═══ 抽出テキスト

2017年3月14日(火)、アクロス福岡シンフォニーホール

 

平日でしたが妻と海外オケのコンサートに行ってきました。NDRエルプフィルとは聞き慣れない名前ですが、旧称ハンブルク北ドイツ放送響で近年改称したものらしい。ヴァントとの縁が深かったオケですね。指揮者のウルバンスキは、ウィキペディアによればポーランド出身で1982年生まれの34歳。アントニ・ヴィトに学んでいたということは、先頃亡くなったスクロヴァチェフスキの孫弟子ということか。ピアニストのアリス=紗良・オットはドイツ出身、日本人とのハーフで1988年生まれの28歳。二人とも若い。

══════
═══ データ

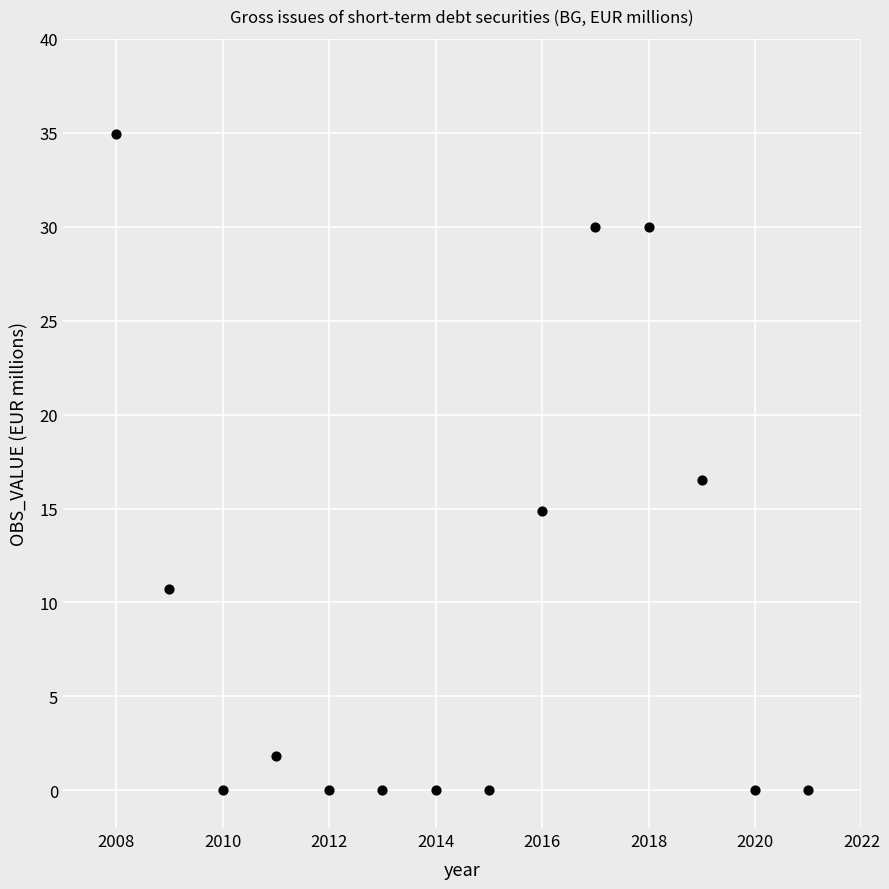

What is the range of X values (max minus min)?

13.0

══════
═══ データ

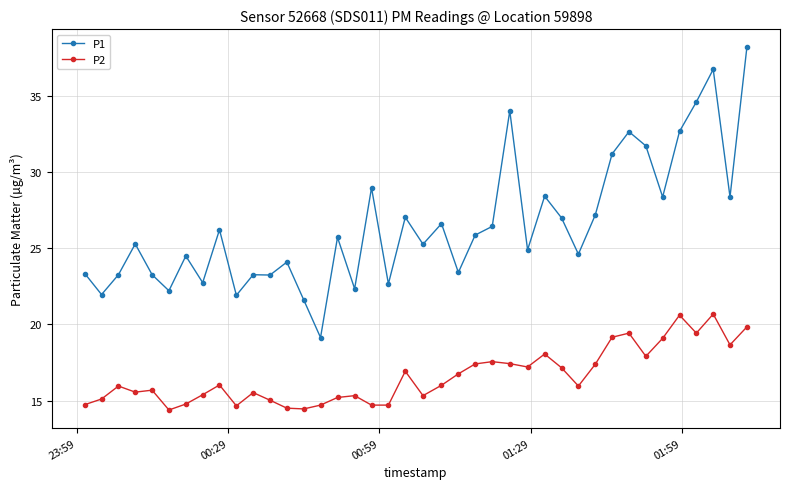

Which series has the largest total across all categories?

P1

══════

_課題一覧_
• a. 演奏会の文章によると、指揮者のウルバンスキはどこの出身か。
• b. 演奏会の文章の「平日でしたが妻と海外オケのコ」から「まれの28歳。二人とも若い。」までを、両端も含めて一字も変えずに書き写すこと。
• c. 演奏会の文章を、最後の文の後から書き継ぐこと。

_課題の回答_
• a. ポーランド。

• b.
平日でしたが妻と海外オケのコンサートに行ってきました。NDRエルプフィルとは聞き慣れない名前ですが、旧称ハンブルク北ドイツ放送響で近年改称したものらしい。ヴァントとの縁が深かったオケですね。指揮者のウルバンスキは、ウィキペディアによればポーランド出身で1982年生まれの34歳。アントニ・ヴィトに学んでいたということは、先頃亡くなったスクロヴァチェフスキの孫弟子ということか。ピアニストのアリス=紗良・オットはドイツ出身、日本人とのハーフで1988年生まれの28歳。二人とも若い。

• c.
というようなことは、後で確認してわかったことで、会場ではプログラムが有料だったため、ろくに予備知識もないまま聴くことになりました。仕事を抜けて移動していたこともあり、曲目もメイン以外は覚えてない状態でした。で、レオノーレ序曲が始まった瞬間、まごうことなきドイツの、ベートーヴェンの響きに一気に引き込まれました。弦のユニゾンに芯があり、ピアニッシモでのノンヴィブラートが実に美しい。打楽器や管楽器の和声は決して出しゃばらず、しかし十分に音楽の厚みとして伝わってきます。メロディーをそんなにがんばって弾くことはありませんが、存在感をしっかり際立たせているのは、アンサンブルの精度が高いからでしょう。この曲にこんな魅力があったとは、と思わせてくれる素晴らしい演奏でした。ウルバンスキの指揮姿は長い棒と左手の優雅な動きが特徴で、主部やコーダの白熱でも激しいそぶりを見せません。クレツキやスクロヴァチェフスキなど、個人的にポーランドの指揮者に相性がいいということもあるのかもしれませんが、気に入りましたf^^;。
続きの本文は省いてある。